• **Passage shown**
↓

BACKGROUND OF THE INVENTION
1. Field of the Invention
The invention relates to method and apparatus for manufacturing an
enameled wire.
2. Description of the Related Art
Enameled wires are generally manufactured by conducting a step of
evaporating a solvent contained in an enamel coating applied to a
conductor to dry the enamel coating and a step of curing a resin
contained in the enamel coating and baking it to form a film on the
conductor. Conventionally, the steps are performed in one
apparatus.
A method of evaporating the solvent to dry the enamel coating is
known in which the enamel coating is heated by hot air, induction
heating or infrared light etc. (see, e.g., JP-A-2012-252868,
paragraph 0052).
SUMMARY OF THE INVENTION
In forming the film on the outer periphery of the conductor in a
short time by the conventional method, however, a problem may arise
that a wave pattern is formed on a surface of the dried enamel
coating, or a problem may arise that only the surface of the enamel
coating is dried (so-called skinning), resulting in that the
solvent remains inside without evaporating such that the remained
solvent causes a foaming in the film. Thus, it is necessary to take
time to evaporate the solvent to dry the enamel coating in order to
form a film with good appearance on the outer periphery of the
conductor.
It is an object of the invention to provide a method for
manufacturing an enameled wire that allows the film on the
conductor to be formed with good appearance even when evaporating
the solvent contained in the enamel coating in a short time to dry
the enamel coating, as well as an apparatus for manufacturing the
enameled wire.
(1) According to one embodiment of the invention, a method for
manufacturing an enameled wire comprises:
providing a conductor with an enamel coating thereon; and
exposing the conductor to a light with a wavelength absorbable by a
solvent included in the enamel coating to evaporate the
solvent,
wherein the light comprises a peak wavelength of less than 4
.mu.m.
In the above embodiment (1) of the invention, the following
modifications and changes can be made.
(i) The peak wavelength is in a range of 2.0 to 3.2 .mu.m.
(ii) The light is unabsorbable by a solute included in the enamel
coating.

↑

• **Exercise task 1**
In the enameled wire passage, what happens in the condition called skinning?
• **Exercise task 2**
Extend the enameled wire passage, picking up after its final sentence.
The records after this point are separate material with no connection to the enameled wire passage.

• **Information supplied**
↓

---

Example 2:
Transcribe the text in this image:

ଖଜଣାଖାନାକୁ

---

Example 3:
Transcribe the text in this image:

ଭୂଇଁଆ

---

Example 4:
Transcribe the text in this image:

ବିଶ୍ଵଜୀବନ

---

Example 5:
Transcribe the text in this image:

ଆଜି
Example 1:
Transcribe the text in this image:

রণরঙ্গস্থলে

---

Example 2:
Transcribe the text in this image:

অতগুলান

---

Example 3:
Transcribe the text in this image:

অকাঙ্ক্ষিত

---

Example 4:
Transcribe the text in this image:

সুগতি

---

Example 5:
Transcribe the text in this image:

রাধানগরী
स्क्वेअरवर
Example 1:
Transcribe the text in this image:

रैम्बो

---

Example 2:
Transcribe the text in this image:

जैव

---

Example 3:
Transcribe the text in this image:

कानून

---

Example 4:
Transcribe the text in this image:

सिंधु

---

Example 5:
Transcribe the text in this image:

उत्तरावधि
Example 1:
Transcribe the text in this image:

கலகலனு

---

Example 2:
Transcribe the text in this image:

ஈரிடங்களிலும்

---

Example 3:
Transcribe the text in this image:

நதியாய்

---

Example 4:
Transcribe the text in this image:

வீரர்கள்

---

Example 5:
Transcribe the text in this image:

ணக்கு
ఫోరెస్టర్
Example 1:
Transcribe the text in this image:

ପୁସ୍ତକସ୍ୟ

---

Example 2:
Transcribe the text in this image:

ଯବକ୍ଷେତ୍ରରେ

↑
↓

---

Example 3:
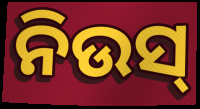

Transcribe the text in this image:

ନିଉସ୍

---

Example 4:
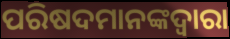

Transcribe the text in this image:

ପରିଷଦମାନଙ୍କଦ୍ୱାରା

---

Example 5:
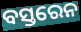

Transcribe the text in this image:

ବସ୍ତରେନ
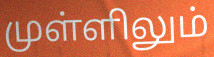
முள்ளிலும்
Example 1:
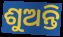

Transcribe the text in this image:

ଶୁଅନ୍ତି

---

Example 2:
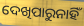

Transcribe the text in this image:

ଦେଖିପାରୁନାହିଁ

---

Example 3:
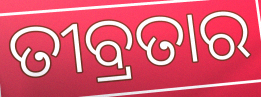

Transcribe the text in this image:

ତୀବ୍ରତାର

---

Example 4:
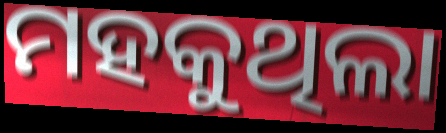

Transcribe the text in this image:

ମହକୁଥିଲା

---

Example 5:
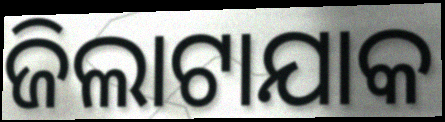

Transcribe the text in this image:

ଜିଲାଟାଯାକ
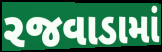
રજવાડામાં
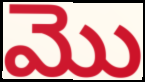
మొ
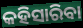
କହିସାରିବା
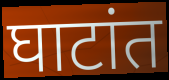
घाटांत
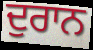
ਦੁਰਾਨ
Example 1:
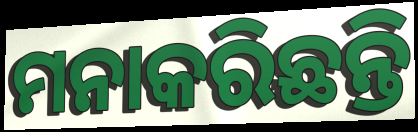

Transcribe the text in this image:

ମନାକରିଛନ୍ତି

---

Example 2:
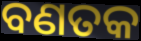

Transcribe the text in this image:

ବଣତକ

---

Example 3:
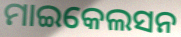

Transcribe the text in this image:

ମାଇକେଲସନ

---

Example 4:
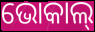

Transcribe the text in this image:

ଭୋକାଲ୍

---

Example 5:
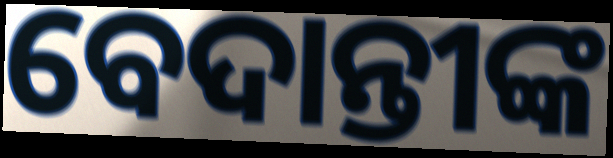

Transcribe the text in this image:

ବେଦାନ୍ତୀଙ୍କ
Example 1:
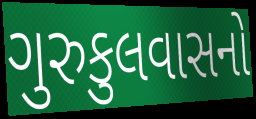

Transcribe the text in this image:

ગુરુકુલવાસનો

↑

• **Expected answer 1**
Only the surface of the enamel coating dries.

• **Expected answer 2**
(iii) The light comprises a near-infrared light.
(iv) The light comprises a laser light. (2) According to another
embodiment of the invention, an apparatus for manufacturing an
enameled wire comprises a baking furnace comprising an irradiation
unit that irradiates light with a peak wavelength of less than 4
.mu.m onto a travelling conductor with an enamel coating
thereon.
In the above embodiment (2) of the invention, the following
modifications and changes can be made.
(v) The baking furnace comprises an evaporation oven with the
irradiation unit and a curing oven separate from the evaporation
oven.
Effects of the Invention
According to one embodiment of the invention, a method for
manufacturing an enameled wire can be provided that allows the film
on the conductor to be formed with good appearance even when
evaporating the solvent contained in the enamel coating in a short
time to dry the enamel coating, as well as an apparatus for
manufacturing the enameled wire.
BRIEF DESCRIPTION OF THE DRAWINGS
Next, the present invention will be explained in more detail in
conjunction with appended drawings, wherein:
FIG. 1 is an illustration diagram showing an example of an
apparatus for manufacturing an enameled wire in an embodiment of
the present invention;
FIG. 2 is a top view showing the main parts of the manufacturing
apparatus in FIG. 1;
FIG. 3A is an illustration diagram (i.e., a cross sectional view
perpendicular to the conductor feeding direction) showing one
embodiment of an evaporation oven in FIG. 1;
FIG. 3B is an illustration diagram (i.e., a side view parallel to
the conductor feeding direction) showing a portion of the
evaporation oven in FIG. 3A;
FIG. 4A is an illustration diagram (i.e., a cross sectional view
perpendicular to the conductor feeding direction) showing another
embodiment of the evaporation oven in FIG. 1; and
FIG. 4B is an illustration diagram (i.e., a cross sectional view
parallel to the conductor feeding direction) showing the
evaporation oven in FIG. 4A.
DETAILED DESCRIPTION OF THE PREFERRED EMBODIMENT
Method of Manufacturing Enameled Wire
The method of manufacturing an enameled wire in the embodiment of
the invention includes providing a conductor with an enamel coating
thereon, and exposing the conductor to a light with a wavelength
absorbable by a solvent included in the enamel coating to evaporate
the solvent, wherein the light includes a peak wavelength of less
than 4 .mu.m.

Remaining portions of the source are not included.